Our journey will allow us to explore: 1) the nature of the human psyche; 2) yoga and meditation; 3) the extent to which the mythic imagination and scientific narratives are isomorphic; 4) the extent to which thought operates as a system; and 6) how dialogue can be used as a very effective communication tool. Disciplines examined in the class can include (but are not limited to): business, communication and media studies, religious studies, mythology, philosophy (East and West), psychology, sociology, anthropology, archeology, world literature, quantum physics, cognitive biology, and art.

The Political Economy of Work and Organizations

Instructor: Marie Wallace

Work and labor in its present and past form; Work as a cultural and political institution; Technological change and shifting economic sectors and modes of production; Credentialism, professionalism, occupational prestige and social inequalities in the US labor market (race, ethnicity, gender, sexualities, and class); Precarious work (include temporary and contract work as well as the jobs in the “gig” or sharing economy); Care-work, global care chain and emotional labor; Decline in unionism; Alienation and work; Structure and function of complex organizations/bureaucracies related to work; Fordism and Tayorism.

 

Summer 2019

The Art and Science of Work-Life Integration

Instructor: David Thomas

Through extensive self-assessment across multiple perspectives, students learn how to navigate contemporary career issues and guide career-life management choices over their lifespan. This topic is offered as part of the Interdisciplinary Studies’ Czech Republic study abroad program.

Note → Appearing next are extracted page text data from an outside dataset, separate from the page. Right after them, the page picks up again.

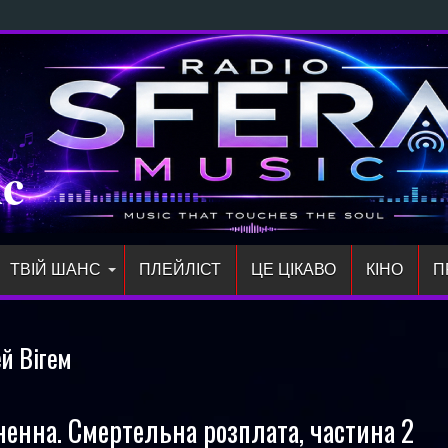
 Dir
ic
ТВІЙ ШАНС
ПЛЕЙЛIСТ
ЦЕ ЦІКАВО
КІНО
П
й Вігем
ненна. Смертельна розплата, частина 2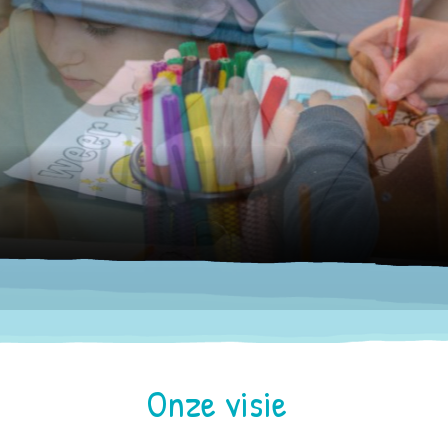
Onze visie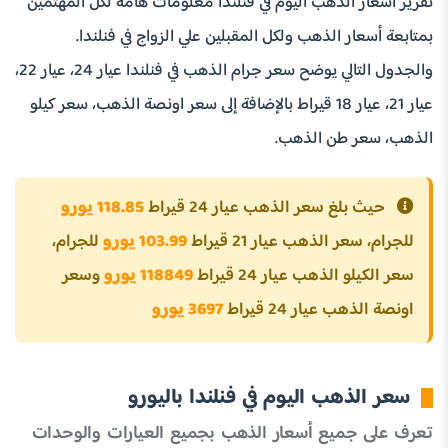
تقرير أسعار الذهب اليوم في فنلندا معلومات هامة لكل المهتمين
بمتابعة أسعار الذهب ولكل المقبلين علي الزواج في فنلندا.
والجدول التالي يوضح سعر جرام الذهب في فنلندا عيار 24، عيار 22،
عيار 21، عيار 18 قيراط بالإضافة إلى سعر اونصة الذهب، سعر كيلو
الذهب، سعر طن الذهب.
حيث بلغ سعر الذهب عيار 24 قيراط
118.85 يورو
للجرام، سعر الذهب عيار 21 قيراط
103.99 يورو
للجرام،
سعر الكيلو الذهب عيار 24 قيراط
118849 يورو
وسعر
اونصة الذهب عيار 24 قيراط
3697 يورو
سعر الذهب اليوم في فنلندا باليورو
تعرف على جميع أسعار الذهب بجميع العيارات والوحدات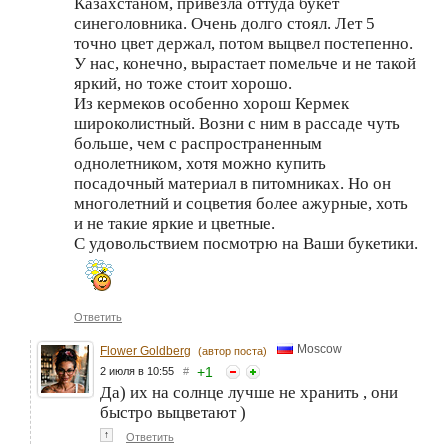
Казахстаном, привезла оттуда букет
синеголовника. Очень долго стоял. Лет 5
точно цвет держал, потом выцвел постепенно.
У нас, конечно, вырастает помельче и не такой
яркий, но тоже стоит хорошо.
Из кермеков особенно хорош Кермек
широколистный. Возни с ним в рассаде чуть
больше, чем с распространенным
однолетником, хотя можно купить
посадочный материал в питомниках. Но он
многолетний и соцветия более ажурные, хоть
и не такие яркие и цветные.
С удовольствием посмотрю на Ваши букетики.
Ответить
Moscow
Flower Goldberg
(автор поста)
+
1
2 июля в 10:55
#
Да) их на солнце лучше не хранить , они
быстро выцветают )
↑
Ответить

The Cultural and Chemical History of Beer

Instructors: Matthew Rodgers

This interdisciplinary online course examines beer in a “big history” framework and traces its development from ancient cultures to the multinational mega-corporations and craft homebrewers of today. We will examine the social, cultural, legal, biochemical, physiological, and business dimensions of beer throughout history. 

The Global Workplace

Instructors: Jessica Hirshorn/Stephen Davis

This course will examine the global workplace from a variety of disciplinary perspectives. An emphasis will be placed on examining and developing intercultural competencies that are essential in today’s diverse work environment. Whether one is working for a business, health-care provider, educational institution, or not-for-profit agency, intercultural skills are a necessity in today’s world. Through the use of experiential exercises, research and film students will gain valuable cultural, geographic, political, environmental, economic, and religious insights that will help provide them with the competencies needed to be successful in today’s global world. This topic is offered as part of the Interdisciplinary Studies China study abroad program.

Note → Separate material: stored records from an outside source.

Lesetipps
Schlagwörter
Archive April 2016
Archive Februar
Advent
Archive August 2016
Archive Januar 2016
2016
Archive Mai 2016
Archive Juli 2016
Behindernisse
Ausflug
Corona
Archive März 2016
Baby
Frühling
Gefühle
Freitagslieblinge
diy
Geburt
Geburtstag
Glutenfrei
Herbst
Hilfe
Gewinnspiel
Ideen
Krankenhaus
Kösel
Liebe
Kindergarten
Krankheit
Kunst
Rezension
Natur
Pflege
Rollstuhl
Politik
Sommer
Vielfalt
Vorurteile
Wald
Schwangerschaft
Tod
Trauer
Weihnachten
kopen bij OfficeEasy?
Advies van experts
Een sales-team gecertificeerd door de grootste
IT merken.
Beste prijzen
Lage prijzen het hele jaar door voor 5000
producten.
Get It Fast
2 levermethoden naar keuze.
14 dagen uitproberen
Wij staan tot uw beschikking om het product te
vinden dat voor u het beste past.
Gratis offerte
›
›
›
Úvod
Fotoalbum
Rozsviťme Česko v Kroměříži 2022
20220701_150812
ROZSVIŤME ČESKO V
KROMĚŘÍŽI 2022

Journeys and the Adventurous Mind

Instructor: Layne Gneiting

Whether it’s study abroad to Ireland, a pilgrimage through Spain, an oceanic voyage to Antarctica, or an exploration through early America, they share a common thread: a journey. This course uses the archetypal Hero’s Journey to map ancient and modern journeys and decipher the leadership lessons gained by such epic journeys as Lewis and Clark’s trek across the American West and Sir Ernest Shackleton’s fated voyage to the end of the world. By looking through the interdisciplinary lenses of identity, story, and the performance of space, students will learn the 7 points of the Adventure Mindset, the 5 layers of Adventure, and the conditions of transformation. 

The Political Economy of Work and Organizations

Instructor: Marie Wallace

Work and labor in its present and past form; Work as a cultural and political institution; Technological change and shifting economic sectors and modes of production; Credentialism, professionalism, occupational prestige and social inequalities in the US labor market (race, ethnicity, gender, sexualities, and class); Precarious work (include temporary and contract work as well as the jobs in the “gig” or sharing economy); Care-work, global care chain and emotional labor; Decline in unionism; Alienation and work; Structure and function of complex organizations/bureaucracies related to work; Fordism and Taylorism.